Texto de lectura:
La Matera se llenó por una causa noble: ayudar al CEC 801
A pesar de la jornada lluviosa, una importante cantidad de vecinos acompañó este sábado por la noche la peña organizada a beneficio de la Asociación Cooperadora del CEC 801 “La Huella de Areco”. El encuentro se realizó en la matera del Parque Criollo, con músicos locales, baile y servicio de cantina. Lo recaudado ayudará a concretar uno de los objetivos que la institución se propuso para este año: renovar el mangrullo que utilizan diariamente más de 230 chicos.
La convocatoria superó incluso las expectativas de los organizadores. Geraldina Moreira, directora del CEC 801, explicó que eligieron la matera porque sabían que se trataba de un espacio capaz de convocar a las familias y a quienes disfrutan de las peñas, aunque la respuesta del público terminó siendo mayor de la esperada.

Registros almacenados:

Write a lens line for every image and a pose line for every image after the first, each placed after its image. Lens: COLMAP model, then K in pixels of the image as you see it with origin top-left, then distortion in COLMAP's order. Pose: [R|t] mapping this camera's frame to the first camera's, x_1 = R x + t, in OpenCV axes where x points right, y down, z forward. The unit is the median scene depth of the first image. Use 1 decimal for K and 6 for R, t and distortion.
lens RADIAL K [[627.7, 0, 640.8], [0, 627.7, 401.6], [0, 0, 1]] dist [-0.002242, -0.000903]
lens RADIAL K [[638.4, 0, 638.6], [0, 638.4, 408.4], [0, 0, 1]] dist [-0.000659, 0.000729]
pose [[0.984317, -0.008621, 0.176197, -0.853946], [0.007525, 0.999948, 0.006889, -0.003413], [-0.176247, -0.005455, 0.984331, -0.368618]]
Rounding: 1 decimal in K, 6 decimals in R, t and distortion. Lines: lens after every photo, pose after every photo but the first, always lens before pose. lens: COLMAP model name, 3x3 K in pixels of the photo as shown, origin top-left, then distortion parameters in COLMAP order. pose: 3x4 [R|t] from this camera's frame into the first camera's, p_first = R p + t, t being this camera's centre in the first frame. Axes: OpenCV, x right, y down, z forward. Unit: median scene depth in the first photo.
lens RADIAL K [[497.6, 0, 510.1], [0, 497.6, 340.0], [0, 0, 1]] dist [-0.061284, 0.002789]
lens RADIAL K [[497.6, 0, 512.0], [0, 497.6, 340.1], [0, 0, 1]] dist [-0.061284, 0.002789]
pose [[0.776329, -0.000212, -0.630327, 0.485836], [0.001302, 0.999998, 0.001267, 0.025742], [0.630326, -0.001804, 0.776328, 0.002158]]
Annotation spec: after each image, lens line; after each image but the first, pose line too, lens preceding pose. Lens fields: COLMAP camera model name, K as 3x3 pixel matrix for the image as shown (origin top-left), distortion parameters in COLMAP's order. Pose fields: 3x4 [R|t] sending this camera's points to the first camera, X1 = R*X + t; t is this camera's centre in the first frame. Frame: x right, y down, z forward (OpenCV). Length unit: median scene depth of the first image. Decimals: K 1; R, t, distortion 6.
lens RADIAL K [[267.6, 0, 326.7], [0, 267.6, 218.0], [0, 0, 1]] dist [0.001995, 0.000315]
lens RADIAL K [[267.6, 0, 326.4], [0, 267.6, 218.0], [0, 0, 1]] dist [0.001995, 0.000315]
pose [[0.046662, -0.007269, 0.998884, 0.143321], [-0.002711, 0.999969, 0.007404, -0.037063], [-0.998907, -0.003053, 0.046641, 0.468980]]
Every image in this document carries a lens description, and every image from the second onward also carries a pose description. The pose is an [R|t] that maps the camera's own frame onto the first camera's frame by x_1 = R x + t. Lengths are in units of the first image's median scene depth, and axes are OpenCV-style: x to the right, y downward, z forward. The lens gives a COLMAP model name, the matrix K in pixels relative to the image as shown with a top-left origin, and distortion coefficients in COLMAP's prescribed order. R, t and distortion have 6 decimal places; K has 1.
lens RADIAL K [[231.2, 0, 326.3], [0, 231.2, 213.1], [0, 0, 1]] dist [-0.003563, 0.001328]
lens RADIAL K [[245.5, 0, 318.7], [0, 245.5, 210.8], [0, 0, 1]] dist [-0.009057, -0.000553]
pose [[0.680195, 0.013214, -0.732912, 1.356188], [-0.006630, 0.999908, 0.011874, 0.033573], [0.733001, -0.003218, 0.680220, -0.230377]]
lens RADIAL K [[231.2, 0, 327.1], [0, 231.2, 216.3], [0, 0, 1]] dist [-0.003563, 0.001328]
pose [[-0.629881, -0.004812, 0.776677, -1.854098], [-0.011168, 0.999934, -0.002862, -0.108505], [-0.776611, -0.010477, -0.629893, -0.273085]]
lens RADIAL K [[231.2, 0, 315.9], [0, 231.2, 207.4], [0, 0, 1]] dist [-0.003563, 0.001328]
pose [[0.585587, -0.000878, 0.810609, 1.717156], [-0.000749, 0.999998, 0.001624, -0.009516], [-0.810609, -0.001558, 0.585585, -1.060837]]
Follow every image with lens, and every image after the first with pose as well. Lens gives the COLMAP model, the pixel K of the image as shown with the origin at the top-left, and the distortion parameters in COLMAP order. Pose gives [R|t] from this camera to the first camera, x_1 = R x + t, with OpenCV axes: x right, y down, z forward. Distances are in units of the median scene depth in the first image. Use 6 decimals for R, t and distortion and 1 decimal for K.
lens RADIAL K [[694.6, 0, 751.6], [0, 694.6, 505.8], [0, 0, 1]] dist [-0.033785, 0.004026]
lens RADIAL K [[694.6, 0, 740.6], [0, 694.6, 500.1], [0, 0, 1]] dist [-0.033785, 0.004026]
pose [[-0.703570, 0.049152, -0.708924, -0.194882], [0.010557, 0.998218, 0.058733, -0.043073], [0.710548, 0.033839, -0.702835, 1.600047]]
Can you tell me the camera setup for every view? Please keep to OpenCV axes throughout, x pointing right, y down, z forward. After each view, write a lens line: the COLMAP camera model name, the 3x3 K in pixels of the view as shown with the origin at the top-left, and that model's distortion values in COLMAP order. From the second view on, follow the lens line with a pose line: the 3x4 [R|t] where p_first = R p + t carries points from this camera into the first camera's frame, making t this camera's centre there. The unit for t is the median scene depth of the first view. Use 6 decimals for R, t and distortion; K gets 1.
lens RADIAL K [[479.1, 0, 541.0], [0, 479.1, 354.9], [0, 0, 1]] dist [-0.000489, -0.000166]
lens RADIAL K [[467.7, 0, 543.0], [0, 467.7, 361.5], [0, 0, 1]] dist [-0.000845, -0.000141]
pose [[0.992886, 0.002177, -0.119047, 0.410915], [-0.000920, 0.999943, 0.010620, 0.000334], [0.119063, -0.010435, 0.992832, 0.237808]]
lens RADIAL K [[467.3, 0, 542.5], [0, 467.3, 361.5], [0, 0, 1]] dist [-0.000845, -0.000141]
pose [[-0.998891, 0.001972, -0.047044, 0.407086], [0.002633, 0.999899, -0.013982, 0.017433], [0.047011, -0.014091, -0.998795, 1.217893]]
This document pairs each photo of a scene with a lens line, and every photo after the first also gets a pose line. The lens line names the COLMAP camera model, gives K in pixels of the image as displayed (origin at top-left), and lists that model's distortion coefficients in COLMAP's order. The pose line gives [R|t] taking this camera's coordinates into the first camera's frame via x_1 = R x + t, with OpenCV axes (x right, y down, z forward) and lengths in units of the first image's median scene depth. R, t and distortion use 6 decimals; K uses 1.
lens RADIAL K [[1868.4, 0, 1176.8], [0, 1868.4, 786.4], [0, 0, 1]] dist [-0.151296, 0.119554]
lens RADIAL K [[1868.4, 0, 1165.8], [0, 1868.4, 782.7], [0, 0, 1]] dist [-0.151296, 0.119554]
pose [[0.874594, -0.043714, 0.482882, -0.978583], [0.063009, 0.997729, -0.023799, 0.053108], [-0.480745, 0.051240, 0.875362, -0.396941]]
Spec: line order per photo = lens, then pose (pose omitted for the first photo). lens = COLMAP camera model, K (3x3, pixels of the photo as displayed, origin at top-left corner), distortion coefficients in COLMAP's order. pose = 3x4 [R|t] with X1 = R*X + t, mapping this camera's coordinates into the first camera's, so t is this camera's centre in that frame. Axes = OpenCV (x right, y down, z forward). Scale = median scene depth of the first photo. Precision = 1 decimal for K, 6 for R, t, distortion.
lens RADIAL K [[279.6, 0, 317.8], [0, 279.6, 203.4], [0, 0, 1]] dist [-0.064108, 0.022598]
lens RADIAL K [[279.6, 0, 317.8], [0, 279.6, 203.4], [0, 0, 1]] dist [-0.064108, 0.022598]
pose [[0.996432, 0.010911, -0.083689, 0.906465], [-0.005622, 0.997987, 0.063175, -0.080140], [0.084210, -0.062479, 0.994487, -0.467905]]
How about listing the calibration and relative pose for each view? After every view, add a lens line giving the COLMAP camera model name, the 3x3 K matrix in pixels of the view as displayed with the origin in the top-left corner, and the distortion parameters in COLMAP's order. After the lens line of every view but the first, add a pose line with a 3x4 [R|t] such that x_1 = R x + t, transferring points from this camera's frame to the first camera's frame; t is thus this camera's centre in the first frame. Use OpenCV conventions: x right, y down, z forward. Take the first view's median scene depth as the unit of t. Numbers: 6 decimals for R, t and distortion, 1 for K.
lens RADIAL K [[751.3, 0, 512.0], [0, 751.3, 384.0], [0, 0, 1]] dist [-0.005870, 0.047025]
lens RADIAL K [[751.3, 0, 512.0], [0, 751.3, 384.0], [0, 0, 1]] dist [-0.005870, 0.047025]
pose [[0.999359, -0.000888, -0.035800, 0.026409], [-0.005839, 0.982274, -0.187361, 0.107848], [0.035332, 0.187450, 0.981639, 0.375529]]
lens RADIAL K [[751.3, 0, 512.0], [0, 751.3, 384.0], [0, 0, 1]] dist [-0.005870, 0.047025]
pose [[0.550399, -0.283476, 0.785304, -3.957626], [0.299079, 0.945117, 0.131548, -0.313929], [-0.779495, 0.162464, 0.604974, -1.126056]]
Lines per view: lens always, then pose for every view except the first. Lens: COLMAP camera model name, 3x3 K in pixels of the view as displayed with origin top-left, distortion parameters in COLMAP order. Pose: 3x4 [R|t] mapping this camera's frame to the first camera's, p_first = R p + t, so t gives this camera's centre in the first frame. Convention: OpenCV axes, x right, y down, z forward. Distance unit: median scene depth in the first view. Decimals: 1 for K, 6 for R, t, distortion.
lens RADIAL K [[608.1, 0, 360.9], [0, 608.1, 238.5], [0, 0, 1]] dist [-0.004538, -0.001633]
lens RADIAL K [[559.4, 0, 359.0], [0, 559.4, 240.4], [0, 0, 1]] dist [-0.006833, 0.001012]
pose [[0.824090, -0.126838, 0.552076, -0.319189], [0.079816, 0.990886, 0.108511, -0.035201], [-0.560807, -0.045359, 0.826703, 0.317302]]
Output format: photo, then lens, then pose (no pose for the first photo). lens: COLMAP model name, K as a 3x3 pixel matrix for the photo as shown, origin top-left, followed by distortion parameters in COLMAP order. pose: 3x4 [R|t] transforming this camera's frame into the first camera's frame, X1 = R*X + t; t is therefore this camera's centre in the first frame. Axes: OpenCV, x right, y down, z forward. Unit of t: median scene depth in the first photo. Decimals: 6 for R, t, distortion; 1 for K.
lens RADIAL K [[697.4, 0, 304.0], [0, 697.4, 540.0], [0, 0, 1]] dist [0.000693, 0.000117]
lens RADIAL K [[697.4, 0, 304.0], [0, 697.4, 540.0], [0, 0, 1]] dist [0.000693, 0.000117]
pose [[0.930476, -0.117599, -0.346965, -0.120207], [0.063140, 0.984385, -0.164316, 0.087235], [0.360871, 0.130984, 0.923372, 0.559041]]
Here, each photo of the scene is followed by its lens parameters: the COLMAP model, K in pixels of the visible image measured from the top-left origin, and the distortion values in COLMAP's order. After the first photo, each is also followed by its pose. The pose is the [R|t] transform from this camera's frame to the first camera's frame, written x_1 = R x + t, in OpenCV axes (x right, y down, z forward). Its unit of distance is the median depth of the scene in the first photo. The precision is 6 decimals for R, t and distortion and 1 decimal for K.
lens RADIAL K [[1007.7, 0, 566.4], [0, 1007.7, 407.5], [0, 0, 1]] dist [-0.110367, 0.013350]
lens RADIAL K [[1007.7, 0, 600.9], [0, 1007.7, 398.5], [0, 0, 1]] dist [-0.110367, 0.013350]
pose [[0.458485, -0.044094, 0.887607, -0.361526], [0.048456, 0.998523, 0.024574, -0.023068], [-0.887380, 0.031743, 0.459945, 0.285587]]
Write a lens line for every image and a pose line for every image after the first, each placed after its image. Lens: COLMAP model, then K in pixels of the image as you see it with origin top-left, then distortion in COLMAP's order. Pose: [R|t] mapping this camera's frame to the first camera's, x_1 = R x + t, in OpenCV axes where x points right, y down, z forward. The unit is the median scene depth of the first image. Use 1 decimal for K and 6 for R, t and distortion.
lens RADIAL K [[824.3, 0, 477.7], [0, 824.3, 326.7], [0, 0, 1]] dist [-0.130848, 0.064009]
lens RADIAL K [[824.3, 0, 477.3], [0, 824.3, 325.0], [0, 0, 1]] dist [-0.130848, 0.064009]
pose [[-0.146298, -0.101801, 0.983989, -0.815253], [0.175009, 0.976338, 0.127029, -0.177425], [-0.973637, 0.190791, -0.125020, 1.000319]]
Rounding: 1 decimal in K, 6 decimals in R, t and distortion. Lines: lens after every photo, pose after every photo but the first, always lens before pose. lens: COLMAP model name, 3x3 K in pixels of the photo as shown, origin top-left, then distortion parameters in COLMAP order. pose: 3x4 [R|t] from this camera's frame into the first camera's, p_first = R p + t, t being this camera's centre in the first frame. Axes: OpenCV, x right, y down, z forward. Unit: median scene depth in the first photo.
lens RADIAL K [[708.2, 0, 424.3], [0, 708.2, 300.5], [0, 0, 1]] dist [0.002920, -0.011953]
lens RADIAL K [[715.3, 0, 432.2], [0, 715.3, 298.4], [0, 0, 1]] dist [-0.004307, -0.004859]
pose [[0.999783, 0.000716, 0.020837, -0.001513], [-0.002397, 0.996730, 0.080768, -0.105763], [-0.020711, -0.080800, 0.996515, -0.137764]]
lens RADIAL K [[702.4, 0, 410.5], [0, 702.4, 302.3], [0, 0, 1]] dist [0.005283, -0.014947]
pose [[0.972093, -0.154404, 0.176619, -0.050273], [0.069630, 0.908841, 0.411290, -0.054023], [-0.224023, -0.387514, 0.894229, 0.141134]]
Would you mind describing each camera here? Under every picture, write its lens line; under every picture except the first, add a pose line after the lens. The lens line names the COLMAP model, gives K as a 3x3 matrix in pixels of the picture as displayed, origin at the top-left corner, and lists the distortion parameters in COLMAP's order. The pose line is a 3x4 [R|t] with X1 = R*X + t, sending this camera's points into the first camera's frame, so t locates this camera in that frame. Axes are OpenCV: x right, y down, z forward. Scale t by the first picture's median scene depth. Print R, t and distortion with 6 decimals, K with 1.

Instrucciones:
1. ¿Qué objetivo espera concretar la institución con lo recaudado, según la nota sobre la peña?
2. Enumera todo lo que ofreció el encuentro según la nota sobre la peña.
3. Reescribe la nota sobre la peña entre "La Matera se" y "de 230 chicos.", ambos incluidos, y reemplaza "sábado" por "viernes".
Responde usando únicamente la nota sobre la peña.

Resultados del ejercicio:
1. Renovar el mangrullo que utilizan diariamente más de 230 chicos.

2. Músicos locales, baile y servicio de cantina.

3.
La Matera se llenó por una causa noble: ayudar al CEC 801
A pesar de la jornada lluviosa, una importante cantidad de vecinos acompañó este viernes por la noche la peña organizada a beneficio de la Asociación Cooperadora del CEC 801 “La Huella de Areco”. El encuentro se realizó en la matera del Parque Criollo, con músicos locales, baile y servicio de cantina. Lo recaudado ayudará a concretar uno de los objetivos que la institución se propuso para este año: renovar el mangrullo que utilizan diariamente más de 230 chicos.